Exercise text>
****************
The proposed FRM brings us three benefits. First, we can exploit multi-scale information from each group to effectively alleviate the scale variation issue. Besides, the FRM only processes features of adjacent layers, which is effective in avoiding the interference caused by large resolution differences [32]. Second, complementary information can be excavated to enhance these multi-level features. For example, low-level details (e.g., sharp boundaries) can be transferred to deeper stages while high-level knowledge (e.g., object location) can be delivered to shallower stages. Thus, we can refine features of all levels simultaneously. While previous works mainly focus on the refinement of low-level features, the enhancement of high-level ones is proven effective in our paper. Third, we focus on the refinement of the integrated feature, which can reduce the computation and memory overhead.

3.3 Cascaded feature interaction decoder (CFID)

The CFID is composed of multiple FIDs and each FID consists of three FRMs. Taking the $i$ -th FID for example, the input features are denoted as $F_{j}^{i - 1} \left( {j = 1,2,3,4,5} \right).$ The outputted features of this decoder can be obtained by computing:

$$ \left\{ {\begin{array}{*{20}c} { F_{3,1}^{i - 1} , F_{4,1}^{i - 1} , F_{5,1}^{i - 1} = FRM_{1}^{i} \left( { F_{3}^{i - 1} , F_{4}^{i - 1} , F_{5}^{i - 1} } \right)} \\ {F_{2,1}^{i - 1} , F_{3,2}^{i - 1} , F_{4,2}^{i - 1} = FRM_{2}^{i} \left( { F_{2}^{i - 1} , F_{3,1}^{i - 1} , F_{4,1}^{i - 1} } \right)} \\ {F_{1,1}^{i - 1} , F_{2,2}^{i - 1} , F_{3,3}^{i - 1} = FRM_{3}^{i} \left( { F_{1}^{i - 1} , F_{2,1}^{i - 1} , F_{3,2}^{i - 1} } \right)} \\ \end{array} } \right. $$

(11)

$$ F_{1}^{i} ,F_{2}^{i} ,F_{3}^{i} ,F_{4}^{i} ,F_{5}^{i} = F_{1,1}^{i - 1} , F_{2,2}^{i - 1} , F_{3,3}^{i - 1} ,F_{4,2}^{i - 1} ,F_{5,1}^{i - 1} $$

(12)

where $FRM_{j}^{i}$ is the j-th FRM of the i-th decoder, $F_{j}^{i} \left( {j = 1,2,3,4,5} \right)$ are the output features. By using the FID, features are progressively integrated from deeper stages to shallower stages. The aggregated feature with the finest spatial resolution (i.e., $F_{1}^{i}$) is utilized to generate a saliency map for supervision. The outputted features of the i-th decoder are then directly fed to (i + 1)-th decoder for further refinement. By continuously polishing these multi-level features, the CFIDNet can refine features from all levels and is able to generate finer saliency maps.
****************
Work task 1> In the passage on the cascaded feature interaction decoder, how many FRMs make up each FID?
Work task 2> Continue the passage on the cascaded feature interaction decoder from its final sentence.

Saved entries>
****************
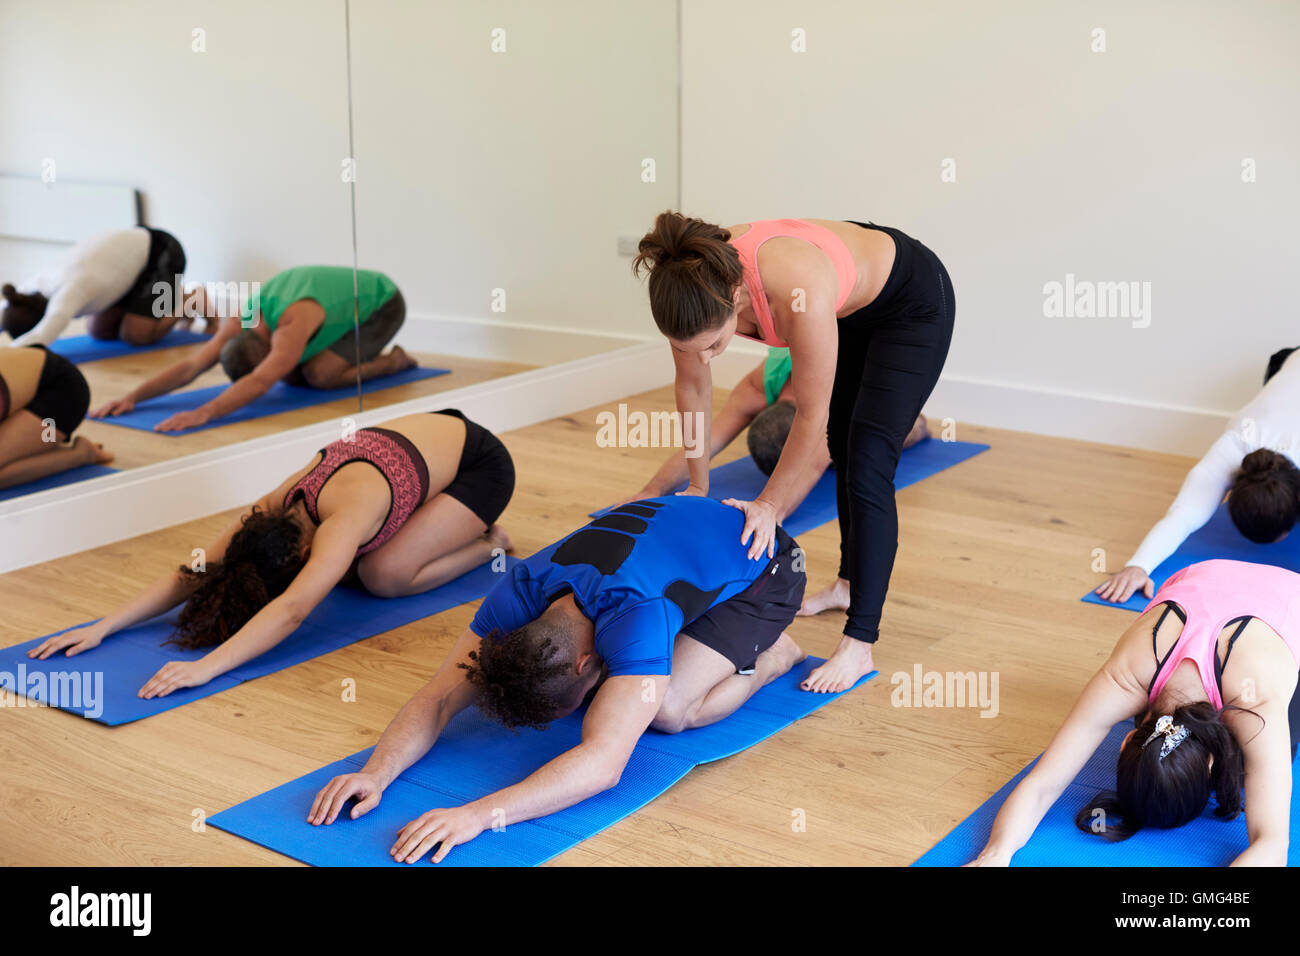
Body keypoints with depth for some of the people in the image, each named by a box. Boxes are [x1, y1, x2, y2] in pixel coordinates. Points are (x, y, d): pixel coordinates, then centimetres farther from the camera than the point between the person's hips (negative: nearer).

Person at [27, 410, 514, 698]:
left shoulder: (343, 519, -40)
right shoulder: (273, 508, -18)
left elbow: (292, 609, -50)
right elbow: (193, 573, -18)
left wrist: (207, 667, -58)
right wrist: (102, 627, -26)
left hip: (481, 461, -7)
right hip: (422, 435, 7)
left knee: (383, 575, -22)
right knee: (345, 565, -2)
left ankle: (488, 543, 4)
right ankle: (459, 526, 18)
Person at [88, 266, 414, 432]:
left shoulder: (293, 323, -43)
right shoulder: (241, 320, -19)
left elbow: (260, 382, -54)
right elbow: (191, 365, -23)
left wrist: (204, 413, -65)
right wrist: (133, 397, -35)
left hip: (382, 303, -8)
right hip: (348, 300, 8)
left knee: (318, 374, -25)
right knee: (291, 375, -4)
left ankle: (393, 361, 0)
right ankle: (370, 356, 18)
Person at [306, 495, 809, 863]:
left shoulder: (635, 618, -45)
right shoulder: (521, 593, -27)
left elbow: (603, 764, -51)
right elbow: (441, 696, -24)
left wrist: (479, 814, -61)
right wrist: (376, 773, -41)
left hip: (759, 565, -6)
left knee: (667, 710, -23)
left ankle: (773, 654, 4)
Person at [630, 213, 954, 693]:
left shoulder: (798, 294, -46)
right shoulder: (695, 286, -28)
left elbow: (810, 416, -32)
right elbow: (692, 387, -11)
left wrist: (770, 506, -21)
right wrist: (698, 486, -2)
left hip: (913, 301, -7)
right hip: (852, 305, 7)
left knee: (867, 467, -13)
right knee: (842, 447, 20)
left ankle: (858, 646, -9)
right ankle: (851, 583, 40)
****************
Answer 1> Each FID consists of three FRMs.

Answer 2>
To validate the effectiveness of the proposed CFID, we visualize feature maps at different places in CFIDNet with two FIDs. As shown in Fig. 4, we provide the visualizations of $F_{2}^{0}$, $F_{2}^{1}$, and $F_{2}^{2}$ feature maps. It can be clearly seen from Fig. 4 that the CFID is not only effective in suppressing background noises by leveraging high-level semantics but also useful to sharpen the salient boundaries by utilizing low-level details.

3.4 Feature-enhanced module (FEM)

As show in Fig. 1, depth maps may be of low quality and hence pose a risk to saliency detection. Thus, to effectively integrate RGB and depth features, it is desirable to exploit useful complementary information between RGB and depth modalities to enhance RGB features. To solve this problem, we propose the FEM. The structure of FEM is illustrated in Fig. 5.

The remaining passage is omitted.